SOURCE MATERIAL ->

##############################

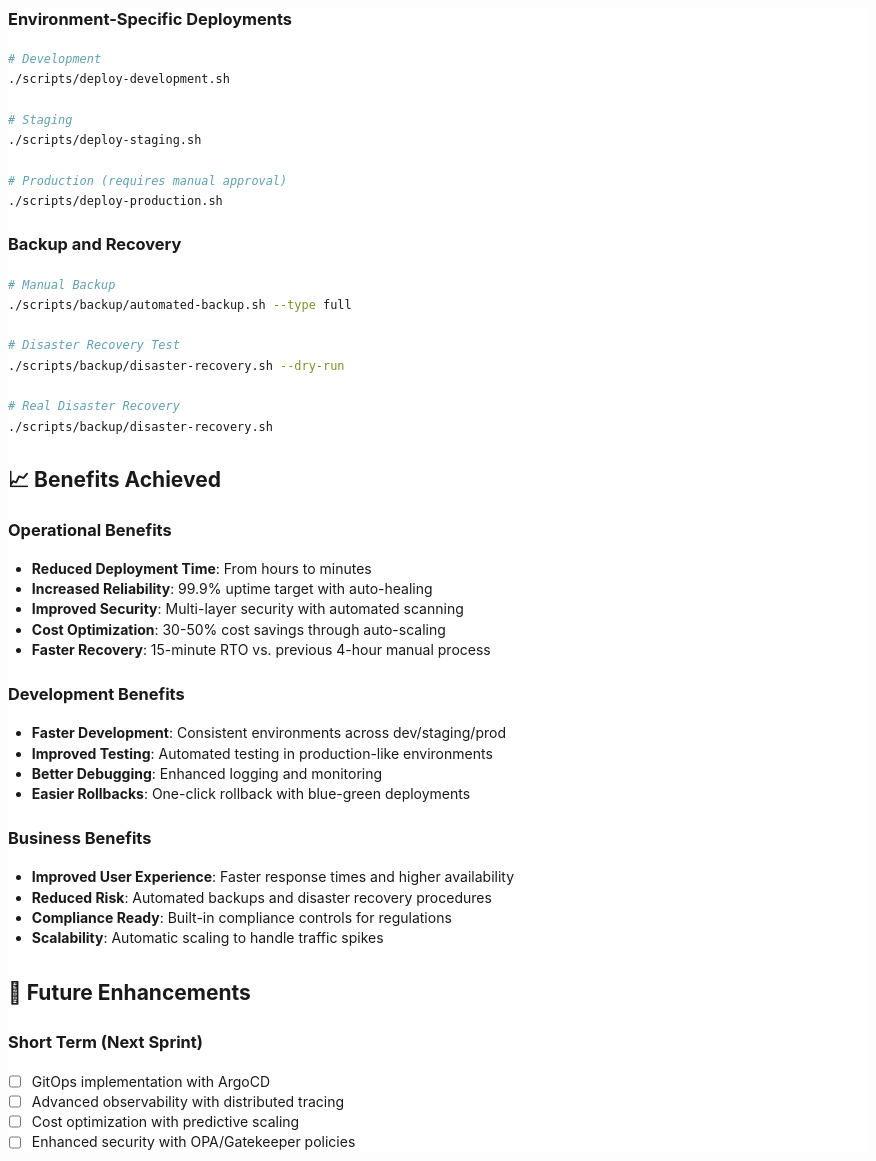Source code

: ### Environment-Specific Deployments
```bash
# Development
./scripts/deploy-development.sh

# Staging
./scripts/deploy-staging.sh

# Production (requires manual approval)
./scripts/deploy-production.sh
```

### Backup and Recovery
```bash
# Manual Backup
./scripts/backup/automated-backup.sh --type full

# Disaster Recovery Test
./scripts/backup/disaster-recovery.sh --dry-run

# Real Disaster Recovery
./scripts/backup/disaster-recovery.sh
```

## 📈 Benefits Achieved

### Operational Benefits
- **Reduced Deployment Time**: From hours to minutes
- **Increased Reliability**: 99.9% uptime target with auto-healing
- **Improved Security**: Multi-layer security with automated scanning
- **Cost Optimization**: 30-50% cost savings through auto-scaling
- **Faster Recovery**: 15-minute RTO vs. previous 4-hour manual process

### Development Benefits
- **Faster Development**: Consistent environments across dev/staging/prod
- **Improved Testing**: Automated testing in production-like environments
- **Better Debugging**: Enhanced logging and monitoring
- **Easier Rollbacks**: One-click rollback with blue-green deployments

### Business Benefits
- **Improved User Experience**: Faster response times and higher availability
- **Reduced Risk**: Automated backups and disaster recovery procedures
- **Compliance Ready**: Built-in compliance controls for regulations
- **Scalability**: Automatic scaling to handle traffic spikes

## 🔄 Future Enhancements

### Short Term (Next Sprint)
- [ ] GitOps implementation with ArgoCD
- [ ] Advanced observability with distributed tracing
- [ ] Cost optimization with predictive scaling
- [ ] Enhanced security with OPA/Gatekeeper policies
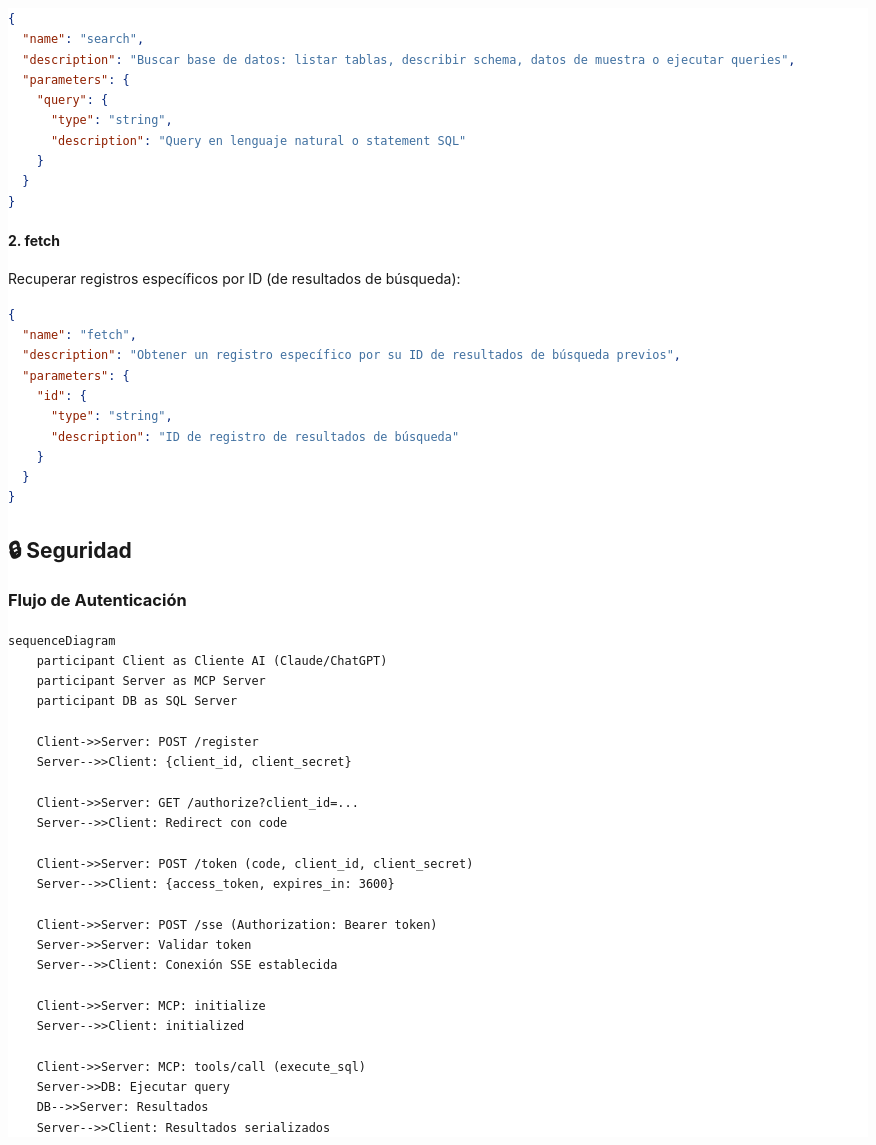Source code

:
 ```json
{
  "name": "search",
  "description": "Buscar base de datos: listar tablas, describir schema, datos de muestra o ejecutar queries",
  "parameters": {
    "query": {
      "type": "string",
      "description": "Query en lenguaje natural o statement SQL"
    }
  }
}
```

#### 2. fetch
Recuperar registros específicos por ID (de resultados de búsqueda):

```json
{
  "name": "fetch",
  "description": "Obtener un registro específico por su ID de resultados de búsqueda previos",
  "parameters": {
    "id": {
      "type": "string",
      "description": "ID de registro de resultados de búsqueda"
    }
  }
}
```

## 🔒 Seguridad

### Flujo de Autenticación

```mermaid
sequenceDiagram
    participant Client as Cliente AI (Claude/ChatGPT)
    participant Server as MCP Server
    participant DB as SQL Server
    
    Client->>Server: POST /register
    Server-->>Client: {client_id, client_secret}
    
    Client->>Server: GET /authorize?client_id=...
    Server-->>Client: Redirect con code
    
    Client->>Server: POST /token (code, client_id, client_secret)
    Server-->>Client: {access_token, expires_in: 3600}
    
    Client->>Server: POST /sse (Authorization: Bearer token)
    Server->>Server: Validar token
    Server-->>Client: Conexión SSE establecida
    
    Client->>Server: MCP: initialize
    Server-->>Client: initialized
    
    Client->>Server: MCP: tools/call (execute_sql)
    Server->>DB: Ejecutar query
    DB-->>Server: Resultados
    Server-->>Client: Resultados serializados
```
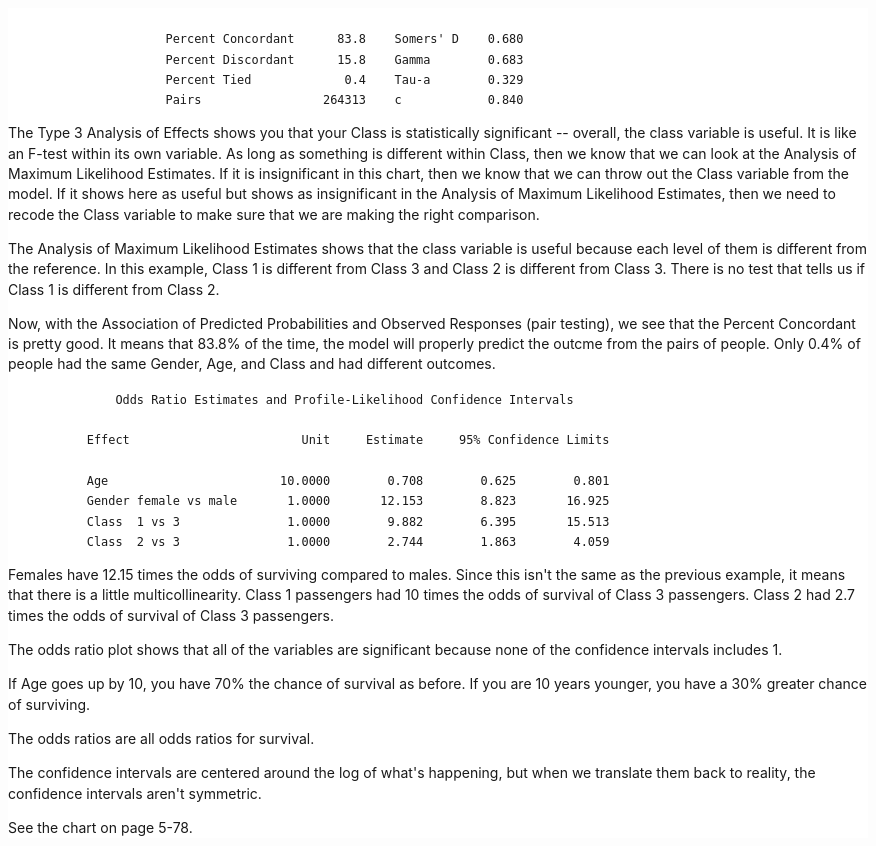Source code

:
  ```

                       Percent Concordant      83.8    Somers' D    0.680
                       Percent Discordant      15.8    Gamma        0.683
                       Percent Tied             0.4    Tau-a        0.329
                       Pairs                 264313    c            0.840

```

The Type 3 Analysis of Effects shows you that your Class is statistically significant -- overall, the class variable is useful. It is like an F-test within its own variable. As long as something is different within Class, then we know that we can look at the Analysis of Maximum Likelihood Estimates. If it is insignificant in this chart, then we know that we can throw out the Class variable from the model. If it shows here as useful but shows as insignificant in the Analysis of Maximum Likelihood Estimates, then we need to recode the Class variable to make sure that we are making the right comparison.

The Analysis of Maximum Likelihood Estimates shows that the class variable is useful because each level of them is different from the reference. In this example, Class 1 is different from Class 3 and Class 2 is different from Class 3. There is no test that tells us if Class 1 is different from Class 2.

Now, with the Association of Predicted Probabilities and Observed Responses (pair testing), we see that the Percent Concordant is pretty good. It means that 83.8% of the time, the model will properly predict the outcme from the pairs of people. Only 0.4% of people had the same Gender, Age, and Class and had different outcomes.

```
               Odds Ratio Estimates and Profile-Likelihood Confidence Intervals

           Effect                        Unit     Estimate     95% Confidence Limits

           Age                        10.0000        0.708        0.625        0.801
           Gender female vs male       1.0000       12.153        8.823       16.925
           Class  1 vs 3               1.0000        9.882        6.395       15.513
           Class  2 vs 3               1.0000        2.744        1.863        4.059

```

Females have 12.15 times the odds of surviving compared to males. Since this isn't the same as the previous example, it means that there is a little multicollinearity. Class 1 passengers had 10 times the odds of survival of Class 3 passengers. Class 2 had 2.7 times the odds of survival of Class 3 passengers.

The odds ratio plot shows that all of the variables are significant because none of the confidence intervals includes 1.

If Age goes up by 10, you have 70% the chance of survival as before. If you are 10 years younger, you have a 30% greater chance of surviving.

The odds ratios are all odds ratios for survival.

The confidence intervals are centered around the log of what's happening, but when we translate them back to reality, the confidence intervals aren't symmetric.

See the chart on page 5-78.
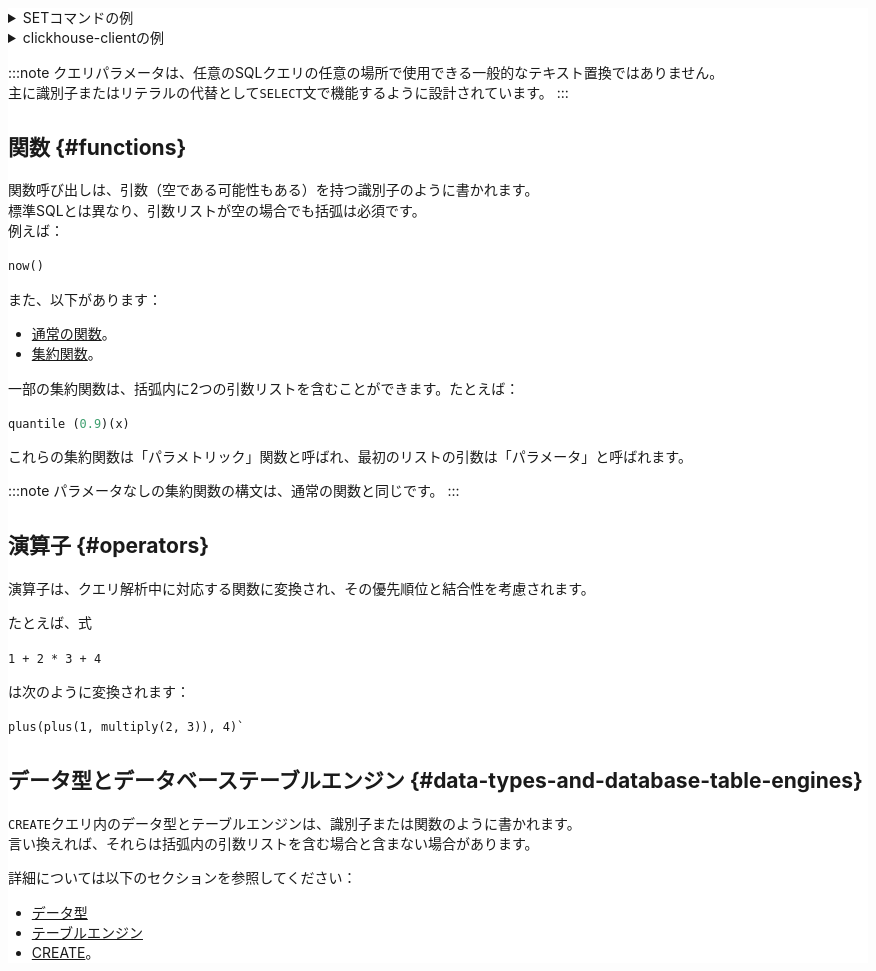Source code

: <details><summary>SETコマンドの例</summary></details>

<details><summary>clickhouse-clientの例</summary></details>

:::note
クエリパラメータは、任意のSQLクエリの任意の場所で使用できる一般的なテキスト置換ではありません。  
主に識別子またはリテラルの代替として`SELECT`文で機能するように設計されています。
:::

## 関数 {#functions}

関数呼び出しは、引数（空である可能性もある）を持つ識別子のように書かれます。  
標準SQLとは異なり、引数リストが空の場合でも括弧は必須です。  
例えば：

```sql
now()
```

また、以下があります：
- [通常の関数](/sql-reference/functions/overview)。
- [集約関数](/sql-reference/aggregate-functions)。

一部の集約関数は、括弧内に2つの引数リストを含むことができます。たとえば：

```sql
quantile (0.9)(x) 
```

これらの集約関数は「パラメトリック」関数と呼ばれ、最初のリストの引数は「パラメータ」と呼ばれます。

:::note
パラメータなしの集約関数の構文は、通常の関数と同じです。
:::

## 演算子 {#operators}

演算子は、クエリ解析中に対応する関数に変換され、その優先順位と結合性を考慮されます。

たとえば、式

```text
1 + 2 * 3 + 4
```

は次のように変換されます：

```text
plus(plus(1, multiply(2, 3)), 4)`
```

## データ型とデータベーステーブルエンジン {#data-types-and-database-table-engines}

`CREATE`クエリ内のデータ型とテーブルエンジンは、識別子または関数のように書かれます。  
言い換えれば、それらは括弧内の引数リストを含む場合と含まない場合があります。

詳細については以下のセクションを参照してください：
- [データ型](/sql-reference/data-types/index.md)
- [テーブルエンジン](/engines/table-engines/index.md)
- [CREATE](/sql-reference/statements/create/index.md)。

##############################

YOUR TASK ->
Every line of the data above should be quoted exactly. Omit the pictures.

SOLUTION TO THE PROBLEM ->
Source code

: ### Environment-Specific Deployments
```bash
# Development
./scripts/deploy-development.sh

# Staging
./scripts/deploy-staging.sh

# Production (requires manual approval)
./scripts/deploy-production.sh
```

### Backup and Recovery
```bash
# Manual Backup
./scripts/backup/automated-backup.sh --type full

# Disaster Recovery Test
./scripts/backup/disaster-recovery.sh --dry-run

# Real Disaster Recovery
./scripts/backup/disaster-recovery.sh
```

## 📈 Benefits Achieved

### Operational Benefits
- **Reduced Deployment Time**: From hours to minutes
- **Increased Reliability**: 99.9% uptime target with auto-healing
- **Improved Security**: Multi-layer security with automated scanning
- **Cost Optimization**: 30-50% cost savings through auto-scaling
- **Faster Recovery**: 15-minute RTO vs. previous 4-hour manual process

### Development Benefits
- **Faster Development**: Consistent environments across dev/staging/prod
- **Improved Testing**: Automated testing in production-like environments
- **Better Debugging**: Enhanced logging and monitoring
- **Easier Rollbacks**: One-click rollback with blue-green deployments

### Business Benefits
- **Improved User Experience**: Faster response times and higher availability
- **Reduced Risk**: Automated backups and disaster recovery procedures
- **Compliance Ready**: Built-in compliance controls for regulations
- **Scalability**: Automatic scaling to handle traffic spikes

## 🔄 Future Enhancements

### Short Term (Next Sprint)
- [ ] GitOps implementation with ArgoCD
- [ ] Advanced observability with distributed tracing
- [ ] Cost optimization with predictive scaling
- [ ] Enhanced security with OPA/Gatekeeper policies
Source code

:
 ```json
{
  "name": "search",
  "description": "Buscar base de datos: listar tablas, describir schema, datos de muestra o ejecutar queries",
  "parameters": {
    "query": {
      "type": "string",
      "description": "Query en lenguaje natural o statement SQL"
    }
  }
}
```

#### 2. fetch
Recuperar registros específicos por ID (de resultados de búsqueda):

```json
{
  "name": "fetch",
  "description": "Obtener un registro específico por su ID de resultados de búsqueda previos",
  "parameters": {
    "id": {
      "type": "string",
      "description": "ID de registro de resultados de búsqueda"
    }
  }
}
```

## 🔒 Seguridad

### Flujo de Autenticación

```mermaid
sequenceDiagram
    participant Client as Cliente AI (Claude/ChatGPT)
    participant Server as MCP Server
    participant DB as SQL Server
    
    Client->>Server: POST /register
    Server-->>Client: {client_id, client_secret}
    
    Client->>Server: GET /authorize?client_id=...
    Server-->>Client: Redirect con code
    
    Client->>Server: POST /token (code, client_id, client_secret)
    Server-->>Client: {access_token, expires_in: 3600}
    
    Client->>Server: POST /sse (Authorization: Bearer token)
    Server->>Server: Validar token
    Server-->>Client: Conexión SSE establecida
    
    Client->>Server: MCP: initialize
    Server-->>Client: initialized
    
    Client->>Server: MCP: tools/call (execute_sql)
    Server->>DB: Ejecutar query
    DB-->>Server: Resultados
    Server-->>Client: Resultados serializados
```
Source code

:
  ```

                       Percent Concordant      83.8    Somers' D    0.680
                       Percent Discordant      15.8    Gamma        0.683
                       Percent Tied             0.4    Tau-a        0.329
                       Pairs                 264313    c            0.840

```

The Type 3 Analysis of Effects shows you that your Class is statistically significant -- overall, the class variable is useful. It is like an F-test within its own variable. As long as something is different within Class, then we know that we can look at the Analysis of Maximum Likelihood Estimates. If it is insignificant in this chart, then we know that we can throw out the Class variable from the model. If it shows here as useful but shows as insignificant in the Analysis of Maximum Likelihood Estimates, then we need to recode the Class variable to make sure that we are making the right comparison.

The Analysis of Maximum Likelihood Estimates shows that the class variable is useful because each level of them is different from the reference. In this example, Class 1 is different from Class 3 and Class 2 is different from Class 3. There is no test that tells us if Class 1 is different from Class 2.

Now, with the Association of Predicted Probabilities and Observed Responses (pair testing), we see that the Percent Concordant is pretty good. It means that 83.8% of the time, the model will properly predict the outcme from the pairs of people. Only 0.4% of people had the same Gender, Age, and Class and had different outcomes.

```
               Odds Ratio Estimates and Profile-Likelihood Confidence Intervals

           Effect                        Unit     Estimate     95% Confidence Limits

           Age                        10.0000        0.708        0.625        0.801
           Gender female vs male       1.0000       12.153        8.823       16.925
           Class  1 vs 3               1.0000        9.882        6.395       15.513
           Class  2 vs 3               1.0000        2.744        1.863        4.059

```

Females have 12.15 times the odds of surviving compared to males. Since this isn't the same as the previous example, it means that there is a little multicollinearity. Class 1 passengers had 10 times the odds of survival of Class 3 passengers. Class 2 had 2.7 times the odds of survival of Class 3 passengers.

The odds ratio plot shows that all of the variables are significant because none of the confidence intervals includes 1.

If Age goes up by 10, you have 70% the chance of survival as before. If you are 10 years younger, you have a 30% greater chance of surviving.

The odds ratios are all odds ratios for survival.

The confidence intervals are centered around the log of what's happening, but when we translate them back to reality, the confidence intervals aren't symmetric.

See the chart on page 5-78.
Source code

: <details><summary>SETコマンドの例</summary></details>

<details><summary>clickhouse-clientの例</summary></details>

:::note
クエリパラメータは、任意のSQLクエリの任意の場所で使用できる一般的なテキスト置換ではありません。  
主に識別子またはリテラルの代替として`SELECT`文で機能するように設計されています。
:::

## 関数 {#functions}

関数呼び出しは、引数（空である可能性もある）を持つ識別子のように書かれます。  
標準SQLとは異なり、引数リストが空の場合でも括弧は必須です。  
例えば：

```sql
now()
```

また、以下があります：
- [通常の関数](/sql-reference/functions/overview)。
- [集約関数](/sql-reference/aggregate-functions)。

一部の集約関数は、括弧内に2つの引数リストを含むことができます。たとえば：

```sql
quantile (0.9)(x) 
```

これらの集約関数は「パラメトリック」関数と呼ばれ、最初のリストの引数は「パラメータ」と呼ばれます。

:::note
パラメータなしの集約関数の構文は、通常の関数と同じです。
:::

## 演算子 {#operators}

演算子は、クエリ解析中に対応する関数に変換され、その優先順位と結合性を考慮されます。

たとえば、式

```text
1 + 2 * 3 + 4
```

は次のように変換されます：

```text
plus(plus(1, multiply(2, 3)), 4)`
```

## データ型とデータベーステーブルエンジン {#data-types-and-database-table-engines}

`CREATE`クエリ内のデータ型とテーブルエンジンは、識別子または関数のように書かれます。  
言い換えれば、それらは括弧内の引数リストを含む場合と含まない場合があります。

詳細については以下のセクションを参照してください：
- [データ型](/sql-reference/data-types/index.md)
- [テーブルエンジン](/engines/table-engines/index.md)
- [CREATE](/sql-reference/statements/create/index.md)。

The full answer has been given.